Job item: Locate every line in the records below that contains the string "True", and copy each such line in full.

Records shown:
────────────────────
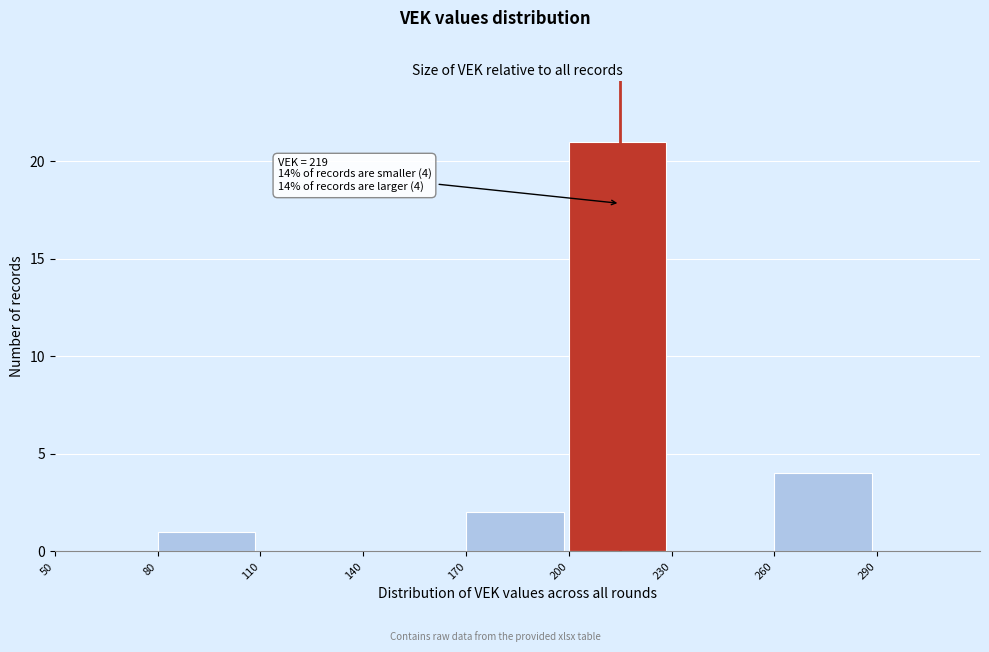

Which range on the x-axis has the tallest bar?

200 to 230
────────────────────
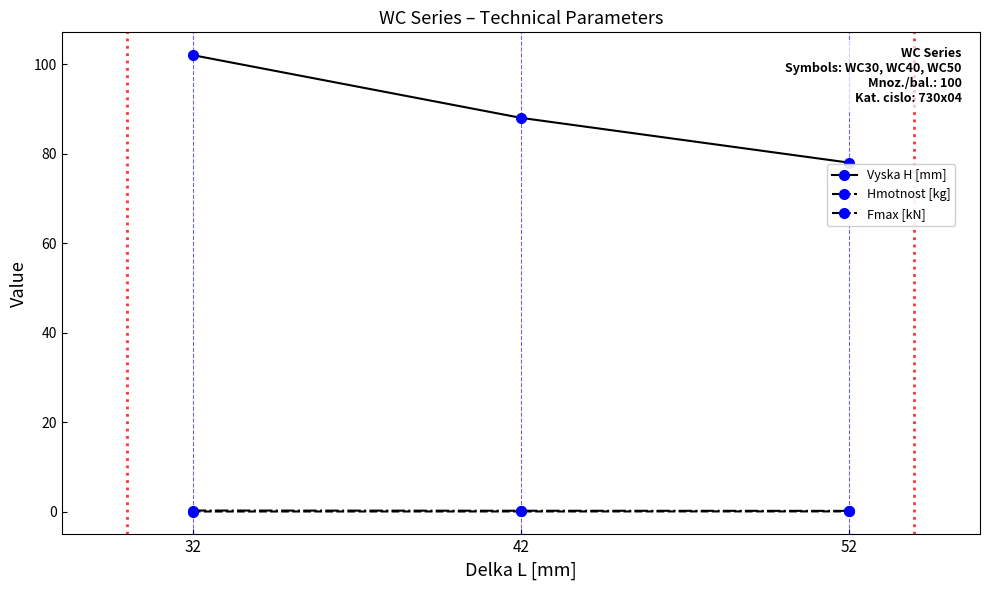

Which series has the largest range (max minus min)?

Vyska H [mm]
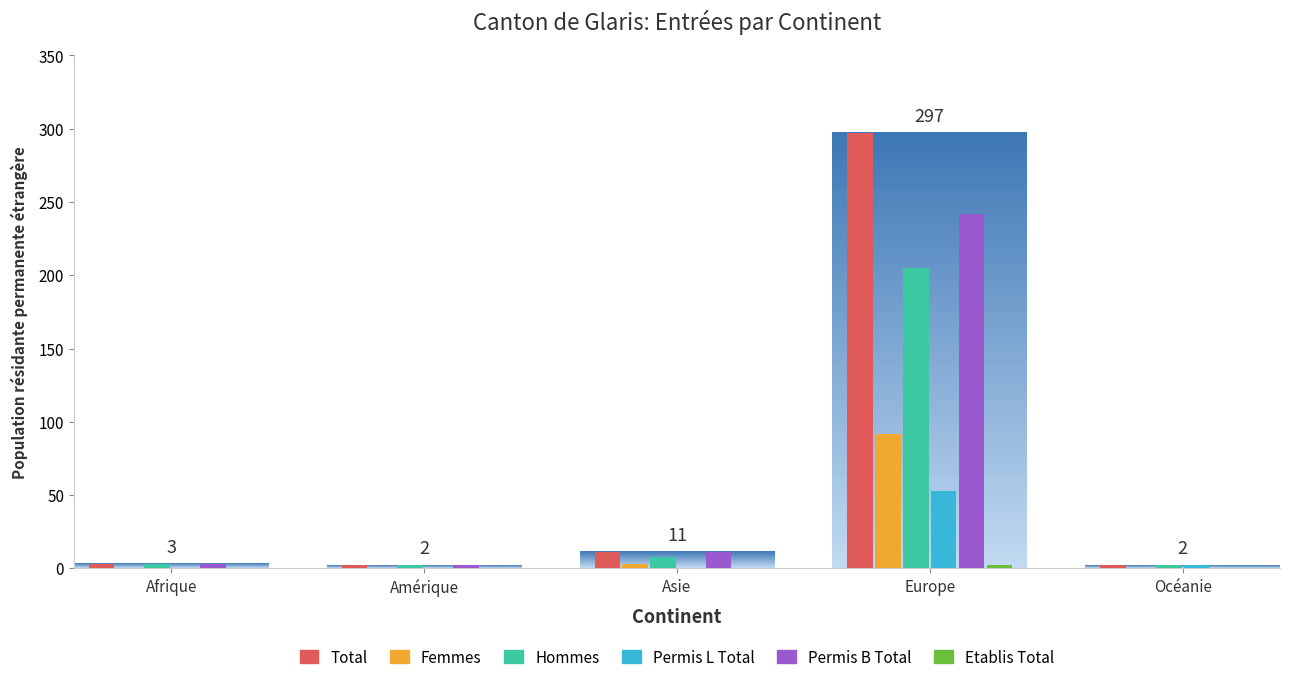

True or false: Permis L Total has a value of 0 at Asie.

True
────────────────────
Your response:
True or false: Permis L Total has a value of 0 at Asie.
True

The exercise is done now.